French and US helicopters searched for wreckage, but as darkness fell, they were forced stop their efforts.

President Clinton expressed grief for the victims and praised Mr Brown, while at the same time suggesting he was not certain about the Secretary's fate. "We do not know for sure what happened," he told employees of the Commerce Department.

The Pentagon, which has a significant presence in the Balkans including 20,000 troops in Bosnia, was working to piece together what had happened.

Mr Brown was on the first leg of a two day trip to Bosnia and Croatia to boost trade and aid reconstruction. He had been in Bosnia with chief executives from some 12 US businesses.
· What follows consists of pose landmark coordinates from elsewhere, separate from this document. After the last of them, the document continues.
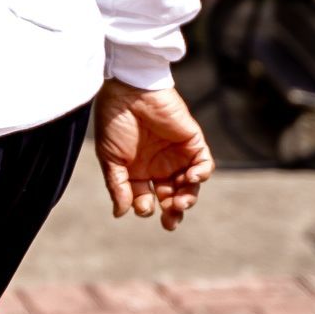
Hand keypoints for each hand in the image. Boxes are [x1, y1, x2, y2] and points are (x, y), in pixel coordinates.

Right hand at [93, 79, 212, 230]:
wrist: (128, 91)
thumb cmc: (114, 122)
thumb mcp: (111, 158)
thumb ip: (118, 186)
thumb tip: (120, 214)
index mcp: (138, 171)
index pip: (147, 199)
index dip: (147, 208)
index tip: (143, 206)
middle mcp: (159, 165)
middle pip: (171, 196)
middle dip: (172, 212)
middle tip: (170, 222)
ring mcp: (176, 154)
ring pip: (189, 185)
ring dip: (187, 198)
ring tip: (180, 203)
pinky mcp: (191, 141)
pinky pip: (203, 163)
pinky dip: (201, 174)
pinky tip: (192, 178)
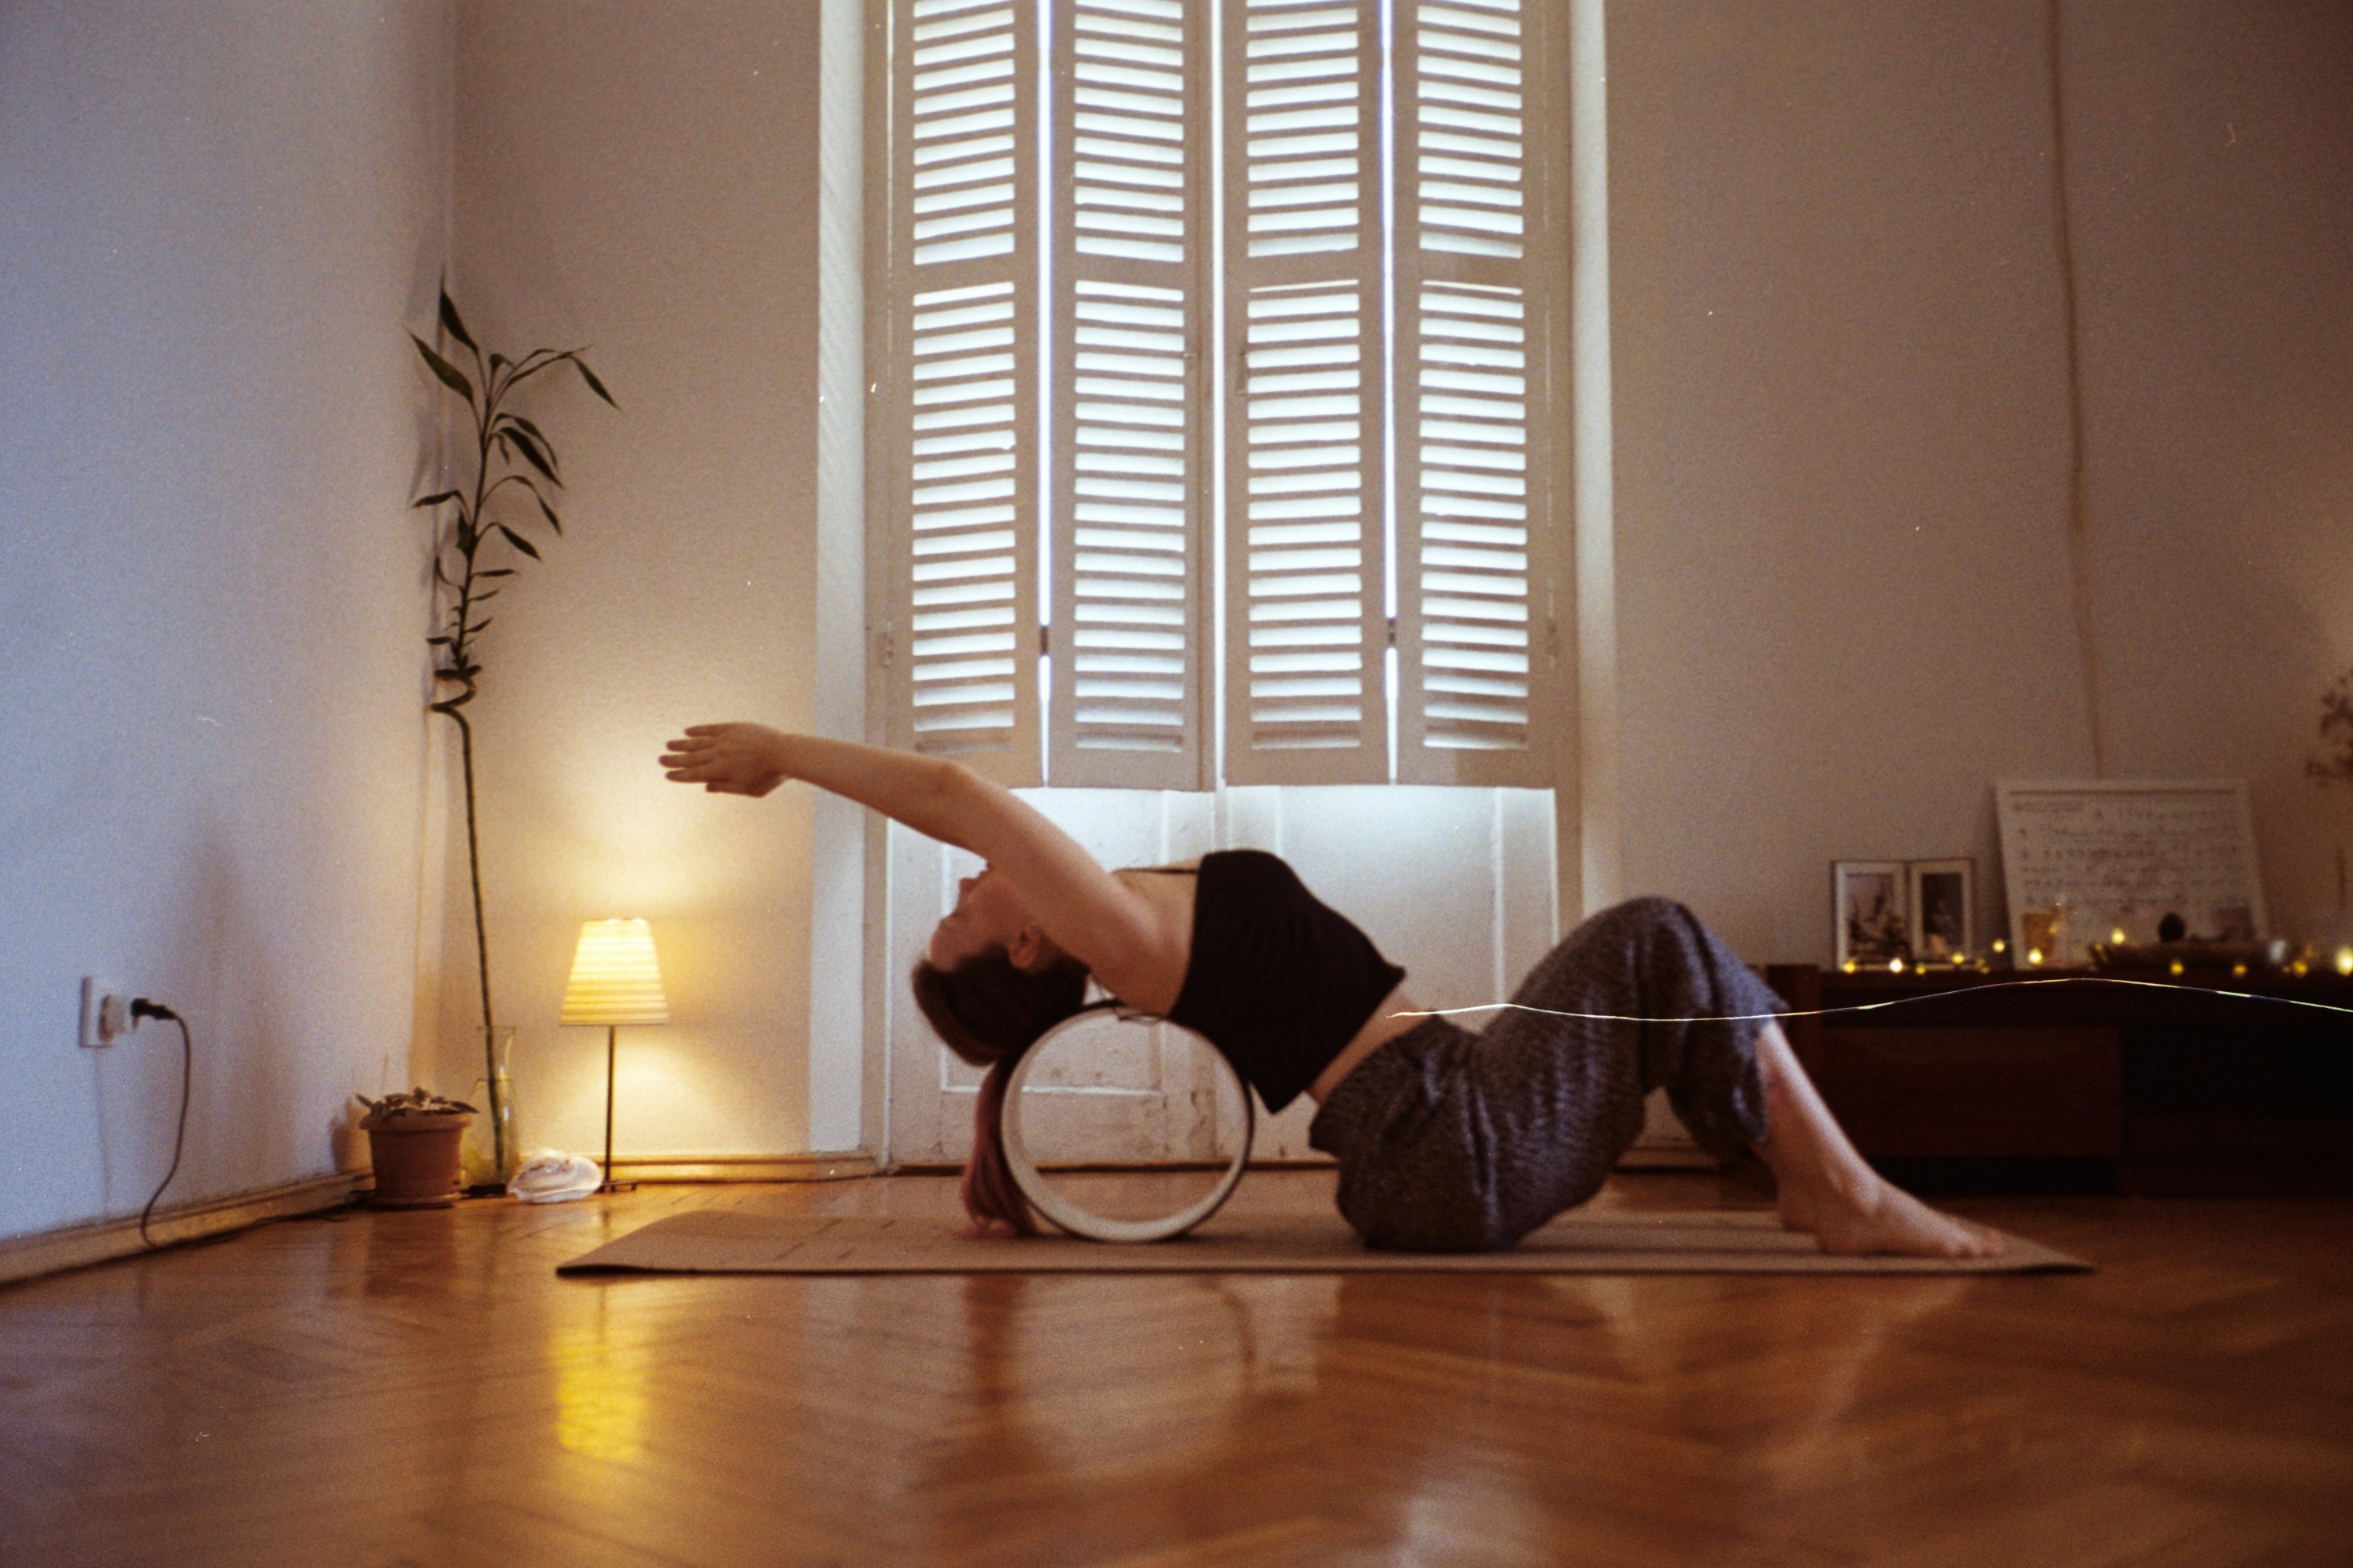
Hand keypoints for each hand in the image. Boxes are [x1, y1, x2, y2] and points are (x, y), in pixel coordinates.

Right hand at [660, 723, 791, 796]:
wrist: (785, 752)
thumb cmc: (770, 776)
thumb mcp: (748, 790)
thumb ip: (725, 788)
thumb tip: (706, 787)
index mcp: (721, 771)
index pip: (694, 775)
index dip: (679, 775)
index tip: (667, 775)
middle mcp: (719, 754)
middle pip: (692, 758)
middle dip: (674, 760)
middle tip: (660, 760)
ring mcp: (725, 739)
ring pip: (698, 742)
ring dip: (682, 744)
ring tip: (668, 745)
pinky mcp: (733, 728)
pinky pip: (711, 728)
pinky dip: (698, 730)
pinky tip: (688, 730)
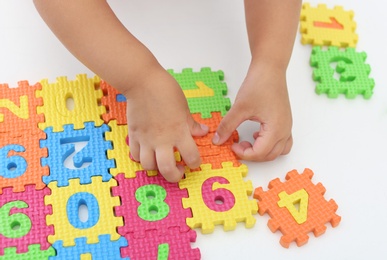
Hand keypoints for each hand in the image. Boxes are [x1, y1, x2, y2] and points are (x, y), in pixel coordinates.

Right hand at [124, 67, 208, 181]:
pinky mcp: (134, 136)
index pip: (191, 157)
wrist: (142, 82)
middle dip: (175, 176)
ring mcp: (146, 140)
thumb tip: (202, 132)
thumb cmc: (165, 91)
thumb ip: (191, 124)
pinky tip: (147, 153)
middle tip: (179, 171)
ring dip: (157, 168)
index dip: (195, 163)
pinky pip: (135, 155)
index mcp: (179, 132)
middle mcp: (162, 140)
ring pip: (149, 166)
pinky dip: (141, 158)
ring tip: (161, 162)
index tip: (194, 162)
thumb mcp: (184, 108)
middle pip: (167, 170)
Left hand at [213, 63, 292, 160]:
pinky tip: (257, 134)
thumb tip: (217, 140)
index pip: (260, 153)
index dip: (243, 153)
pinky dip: (269, 144)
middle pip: (269, 155)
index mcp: (276, 129)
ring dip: (262, 151)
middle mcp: (285, 130)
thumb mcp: (239, 108)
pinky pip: (281, 141)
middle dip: (251, 154)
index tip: (231, 145)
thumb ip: (228, 126)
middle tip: (236, 145)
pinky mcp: (284, 121)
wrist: (270, 68)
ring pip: (277, 150)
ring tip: (247, 141)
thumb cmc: (259, 84)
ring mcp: (287, 126)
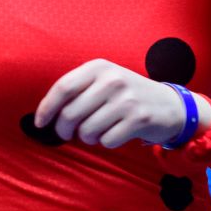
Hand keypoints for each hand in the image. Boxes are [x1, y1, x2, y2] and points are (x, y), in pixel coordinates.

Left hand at [34, 59, 190, 148]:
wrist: (170, 105)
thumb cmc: (127, 95)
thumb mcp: (104, 81)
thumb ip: (78, 91)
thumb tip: (46, 115)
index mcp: (100, 67)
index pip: (63, 87)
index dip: (46, 108)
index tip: (40, 123)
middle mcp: (113, 79)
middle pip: (70, 113)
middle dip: (64, 130)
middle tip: (69, 134)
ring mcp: (127, 99)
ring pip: (87, 131)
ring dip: (88, 137)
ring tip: (99, 130)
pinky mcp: (139, 119)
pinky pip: (107, 141)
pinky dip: (107, 142)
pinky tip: (117, 133)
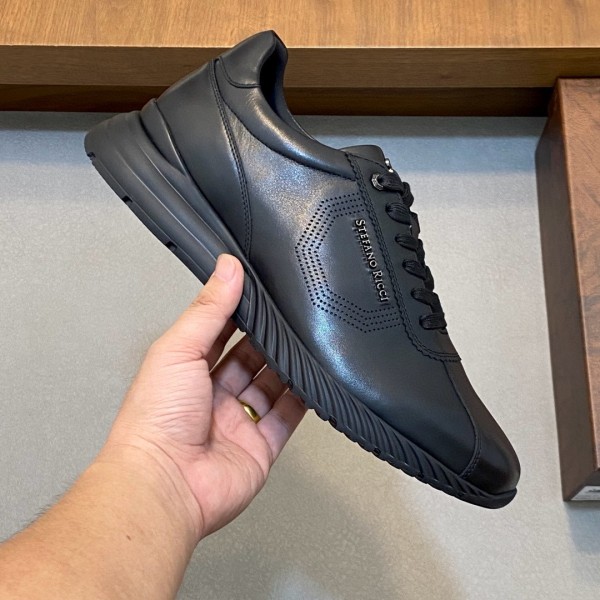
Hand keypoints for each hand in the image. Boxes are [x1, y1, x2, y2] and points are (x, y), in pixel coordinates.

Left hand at [101, 254, 306, 540]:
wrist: (165, 485)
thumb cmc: (155, 421)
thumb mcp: (179, 349)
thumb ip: (208, 309)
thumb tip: (227, 268)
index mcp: (185, 371)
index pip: (218, 333)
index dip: (239, 314)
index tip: (262, 292)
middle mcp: (211, 396)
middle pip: (249, 359)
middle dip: (268, 340)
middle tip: (290, 317)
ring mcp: (236, 422)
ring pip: (271, 386)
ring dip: (287, 367)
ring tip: (306, 342)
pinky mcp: (260, 446)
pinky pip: (287, 417)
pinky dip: (302, 399)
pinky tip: (314, 379)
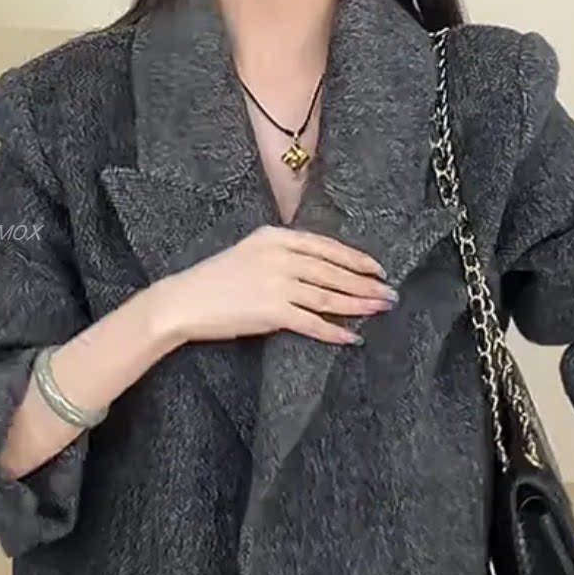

Mr Brown (54), a lawyer and one time chairman of the Democratic Party, became the first US Administration figure to visit Belfast on official business when he led the US delegation to Mr John Major's investment conference in December 1994.

President Clinton's decision to dispatch Mr Brown, one of his foremost policy makers, was seen as a powerful commitment to the Northern Ireland peace process. When the President then announced his own investment conference in Washington last May, the Commerce Secretary was charged with developing the strategy of US economic support for Ireland.

Mr Spring last night described Mr Brown a personal friend and a great friend of the peace process. Sir Patrick said he was hugely impressed by his friendship for the people of Northern Ireland and everyone on this island.